Why Telling Images of Displacement, Knee-Deep Water Have Done Little to Fix the Issue of Floods
Why Telling Images of Displacement, Knee-Deep Water Have Done Little to Fix the Issue of Floods
Most streets in Bengaluru have shoulder drains that act as carriers of rainwater to the nearest lake or ‘raja kaluve’ (storm water drain). Nowadays, these shoulder drains are hard to find as they are either covered or filled with debris or altogether blocked by residents without thinking about the consequences.

Almost every year, we wake up to images of homes and vehicles submerged in water, children being rescued by boats on streets in one city or the other. This year, Hyderabad and Bengaluru are experiencing the same. Thousands of people spend long dark nights without electricity in knee-deep water, displaced from their homes, valuables lost and loved ones worried about their safety.

The administration kicks into action and works on war footing to clear the flood. As ghastly images flood WhatsApp groups, the CM and his ministers start visiting the affected areas, issuing tall orders to officers and making promises of “permanent” fixes. A few days later, life goes back to normal and the story repeats the very next year.

Just like poverty and malnutrition, urban floods are now getting normalised in public consciousness. We are getting used to them and not holding anyone accountable for the mess.

By now, the reasons for urban flooding are well understood. Excessive concretisation in our cities leaves no place for rain water to go. Encroachment of storm water drains translates to roads becoming drains. The cascading network of lakes and tanks, built over centuries, can be seen on Google Maps, but not found in the physical world.

Most streets in Bengaluru have shoulder drains that act as carriers of rainwater to the nearest lake or ‘raja kaluve’ (storm water drain). Nowadays, these shoulder drains are hard to find as they are either covered or filled with debris or altogether blocked by residents without thinking about the consequences. When it comes to individual homes, there is a law that mandates every home (40*60 or above) must have rain water harvesting, but that has hardly been enforced.

If the rainwater cannot recharge ground water or run off into a drain and get to a lake, where else will it end up other than homes and streets?

I believe the root cause of urban floods lies in real estate. Unless and until we acknowledge this and take concrete (no pun intended) steps, we will not be able to make amends. Since the demand for land is way higher than the supply, every inch of land becomes precious commodity.

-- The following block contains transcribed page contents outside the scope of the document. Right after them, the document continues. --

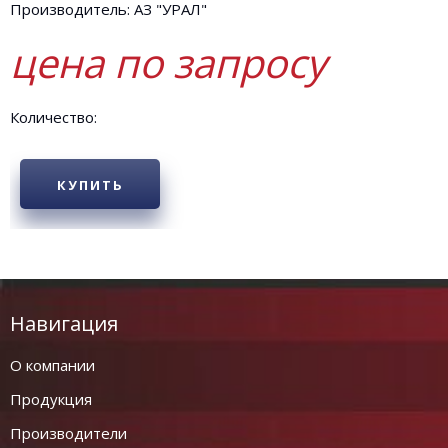
Производитель: АЗ "УРАЛ"
цена по запросу
Количество:
КУПИТЬ
Навигация
О компании
Продукция
Производители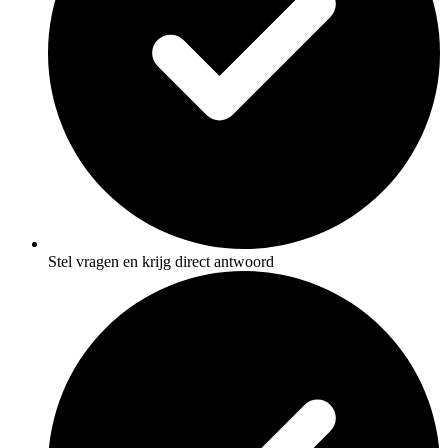
Stel vragen en krijg direct antwoord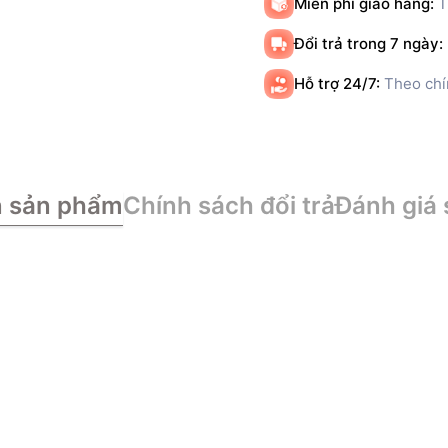
Miễn phí giao hàng:
T
Đổi trả trong 7 ngày:
Hỗ trợ 24/7:
Theo chí
n sản phẩm
Chính sách đổi trả
Đánh giá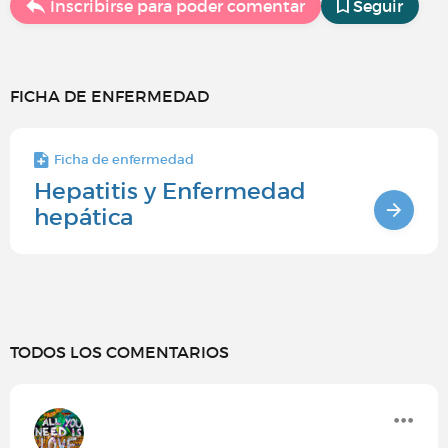
Inscribirse para poder comentar
Seguir
FICHA DE ENFERMEDAD
Ficha de enfermedad
Hepatitis y Enfermedad
hepática
TODOS LOS COMENTARIOS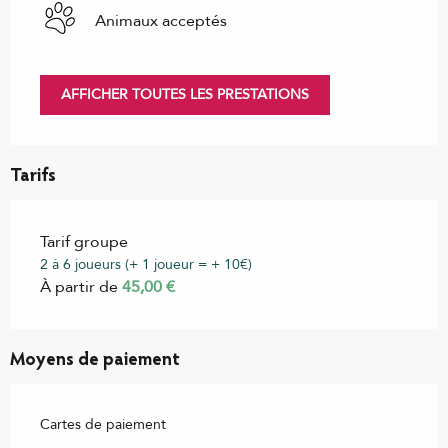
Animaux acceptés
AFFICHER TOUTES LES PRESTATIONS
Tarifs
Tarif groupe
2 à 6 joueurs (+ 1 joueur = + 10€)
À partir de
45,00 €
Moyens de paiement
Cartes de paiement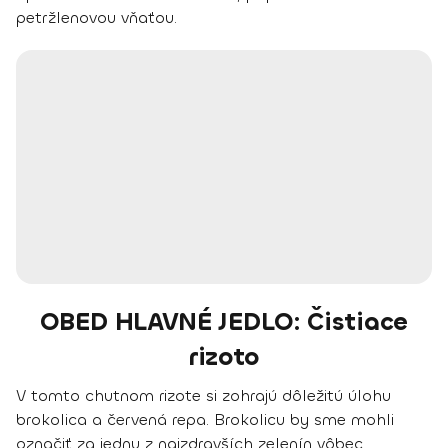
petržlenovou vňaťou.
OBED HLAVNÉ JEDLO: Čistiace
rizoto
V tomto chutnom rizote si zohrajú dôležitú úlohu
brokolica a červená repa. Brokolicu by sme mohli
označiť za jednu z najzdravších zelenín vôbec.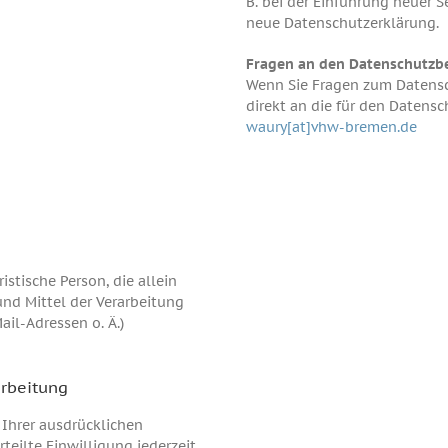
B. bei der Einführung neuer S
neue Datenschutzerklärung.
Fragen an den Datenschutzb
Wenn Sie Fragen zum Datensch
direkt an die für den Datens
waury[at]vhw-bremen.de
ristische Person, die allein
nd Mittel der Verarbeitung
il-Adressen o. Ä.)
arbeitung
 Ihrer ausdrücklichen
teilte Einwilligung jederzeit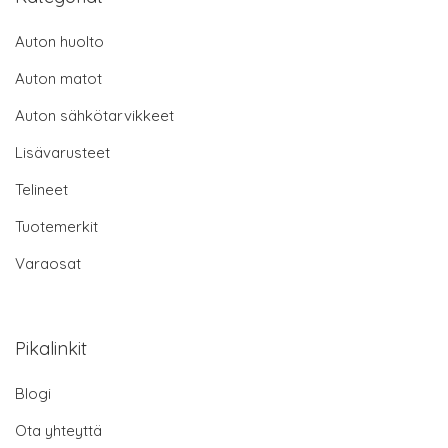
Auton huolto
Auton matot
Auton sähkötarvikkeet
Lisävarusteet
Telineet
Tuotemerkit
Varaosat
Pikalinkit
Blogi
Ota yhteyttä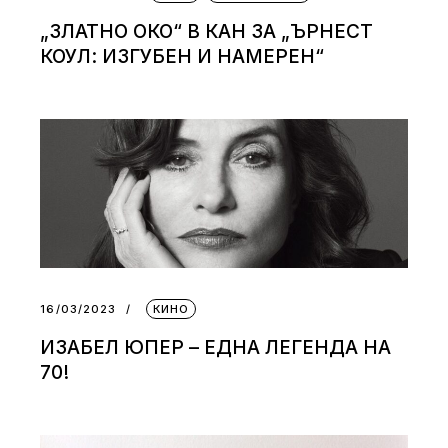
„ЗЛАТНО ОКО“ В КАН ЗА „ЪРНЕСТ
КОУЛ: ИЗГУБЕН И НАМЕРЕН“
16/03/2023
КИНО
ИЗАБЕЛ ЮПЕР – ЕДНА ЛЕГЕНДА НА
70!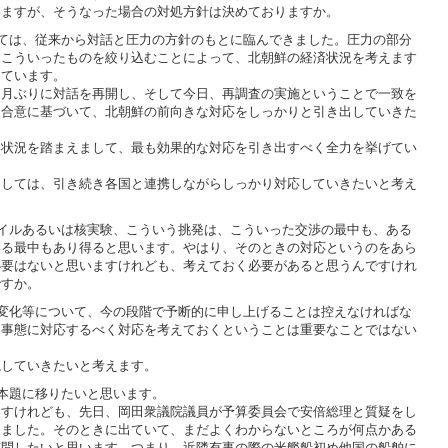
いますが、そうなった場合の対処方針は決めておりますか。
ては、従来から対話と圧力の方針のもとに臨んできました。圧力の部分
、こういったものを絞り込むことによって、北朝鮮の経済状況を考えます
えています。
月ぶりに対話を再開し、そして今日、再調査の実施ということで一致を
た合意に基づいて、北朝鮮の前向きな対応をしっかりと引き出していきた
状況を踏まえまして、最も効果的な対応を引き出すべく全力を挙げてい
しては、引き続き各国と連携しながらしっかり対応していきたいと考え
イルあるいは核実験、こういう挑発は、こういった交渉の最中も、ある
いる最中もあり得ると思います。やはり、そのときの対応というのをあら
必要はないと思いますけれども、考えておく必要があると思うんですけれ
ですか。
変化等について、今の段階で予断的に申し上げることは控えなければな
る事態に対応するべく対応を考えておくということは重要なことではない
していきたいと考えます。
本題に移りたいと思います。
すけれども、先日、岡田衆議院議員が予算委員会で安倍総理と質疑をし
きました。そのときに出ていて、まだよくわからないところが何点かある
質問したいと思います。つまり、近隣有事の際の米艦船初め他国の船舶に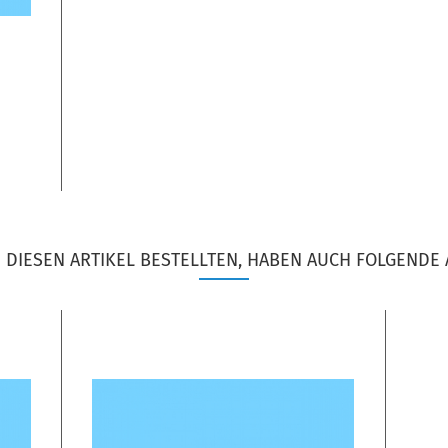
DIESEN ARTIKEL BESTELLTEN, HABEN AUCH FOLGENDE 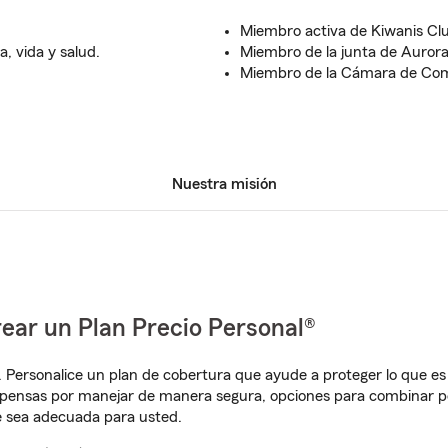
Miembro activa de Kiwanis Clu
, vida y salud.
Miembro de la junta de Aurora
Miembro de la Cámara de Come
Nuestra misión
ear un Plan Precio Personal®
. Personalice un plan de cobertura que ayude a proteger lo que es 
pensas por manejar de manera segura, opciones para combinar pó
e sea adecuada para usted.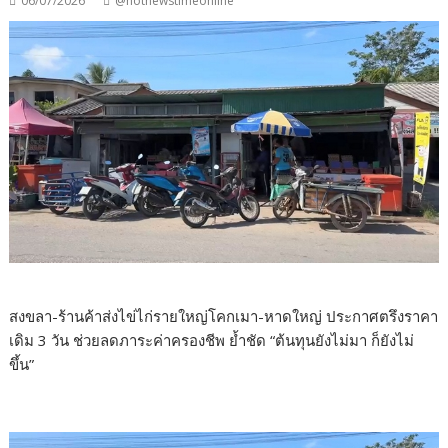
06/07/2026
@hotnewstimeonline
สงขลา-ร้านค้าส่งไข่ไก่รายใหญ่โคกเมา-หาดใหญ่ ประกาศตรึงราคา
เดิม 3 วัน ช่วยลดภาระค่าครองชีพ ย้ำชัด “ต้นทุนยังไม่มา ก็ยังไม่
ขึ้น”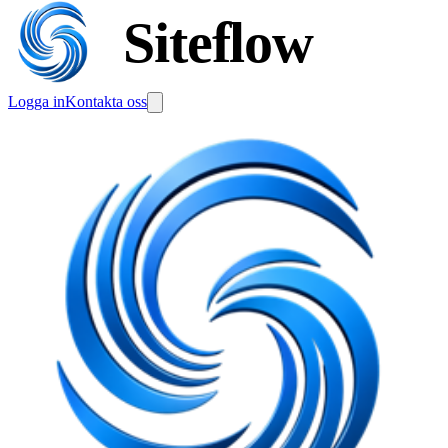
Siteflow
Logga in
Kontakta oss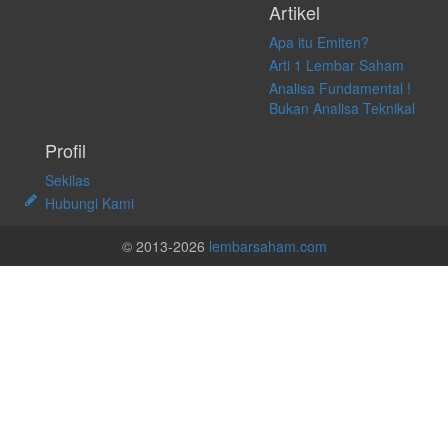
Artikel
Apa itu Emiten?
Arti 1 Lembar Saham
Analisa Fundamental !
Bukan Analisa Teknikal
Profil
Sekilas
Hubungi Kami
© 2013-2026
lembarsaham.com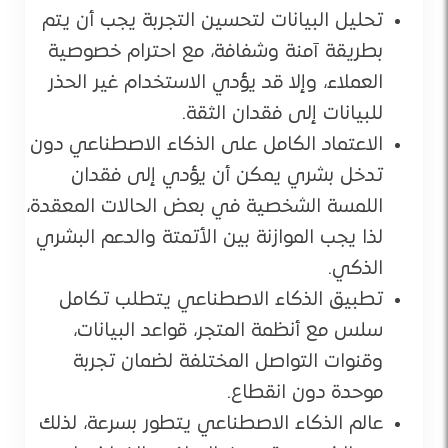
تحليل البيانات لتحسين التجربة يجب أن يتم
بطريقة آمنة وشفافة، مع احترام خصوصية
العملاء، وإلا قد يؤدي الاستخدام غير الحذر
للبيانات إلى فقدان الثقة.
الاعتماد الكامل على الذكاء الاصطناعي دون
تدخل بشري يمكن أن يؤدي إلى فقدان
اللمسة الشخصية في بعض الحالات المعقدة،
لذا يجب الموازنة بين الأتمتة والدعم البشري
الذكي.
تطبيق الذكاء الاصطناعي يتطلب تكامل
سلس مع أنظمة المتجر، قواعد البيانات،
وقنوات التواصل المختلفة لضمان تجربة
موحدة دون انقطاع.
عالم الذكاء الاصطناعي يتطور بسرعة، لذلك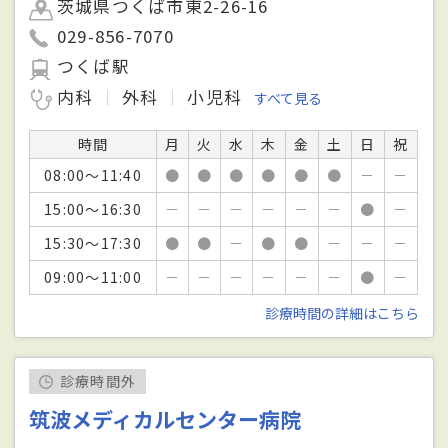
茨城県つくば市東2-26-16
029-856-7070
つくば駅
内科
外科
小児科
すべて見る
時間
月
火
水
木
金
土
日
祝
08:00～11:40
●
●
●
●
●
●
－
－
15:00～16:30
－
－
－
－
－
－
●
－
15:30～17:30
●
●
－
●
●
－
－
－
09:00～11:00
－
－
－
－
－
－
●
－
診療時間の詳細はこちら
診療時間外
筑波メディカルセンター病院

Coupled with lack of planning and lack of enforcement of zoning regulations, rampant corruption in departments that issue building permits, legal loopholes that open the door for exploitation, cities end up with more and more concrete everywhere. Storm water drains either disappear or become cesspools of sewage, which then enters the lakes, makes them unusable and in some cases, lead to the infamous frothing and burning.

What’s the connection to real estate?

Contesting elections is now an extremely expensive proposition and the massive investments cannot be recovered without indulging in illegal activity involving real estate, as the potential for quick multifold returns are high. Political power is abused to encroach public spaces and sensitive land parcels, give permissions for new layouts where they should not exist, flout building bye-laws and deviate from approved plans, the list is long. Since the city master plan is weak and very little zoning is enforced in the real world, all the little violations end up creating that urban flood.

How do we get out this?

The technical solutions are well known and can be implemented if there is political will. Rainwater harvesting will become a citizen movement sooner than later.

But nothing will change unless our political class introspects and recognizes that they are killing the golden goose, and decide to take a voluntary undeclared break from exploiting the real estate and focus on rebuilding our lakes and drains, street by street, ward by ward.

Enough of problems, let’s discuss solutions

Start with the street. Make every street better prepared for next year starting today. Call for civic groups and RWAs to audit the streets and identify problems like blocked shoulder drains and report them to ward officer and ensure each single work gets into next budget. Ward Committees can make this happen.

Dig a Million Recharge Wells: This is an existing program that can transform our city within a short time. Make it a citizen led movement – get every street and school, every CEO and celebrity to do this publicly so it becomes a civic responsibility As the drains are fixed they must put recharge pits within them. Ward Committees can make this happen. Celebrate success by giving awards.

Storm water drains: Finally some work has begun but this is the hardest problem to solve thanks to encroachments. Strong political will is required to make things happen. Every year BBMP allocates hundreds of crores every year, but we don’t see outcomes.

Lakes are coming back but the rate at which lake revival is happening must be accelerated by 10 times by allocating budgets. If CSR money can build metro stations, why not lakes? Identify cascading lake networks and fix them on priority so the city can see the beautiful system we have come to life again!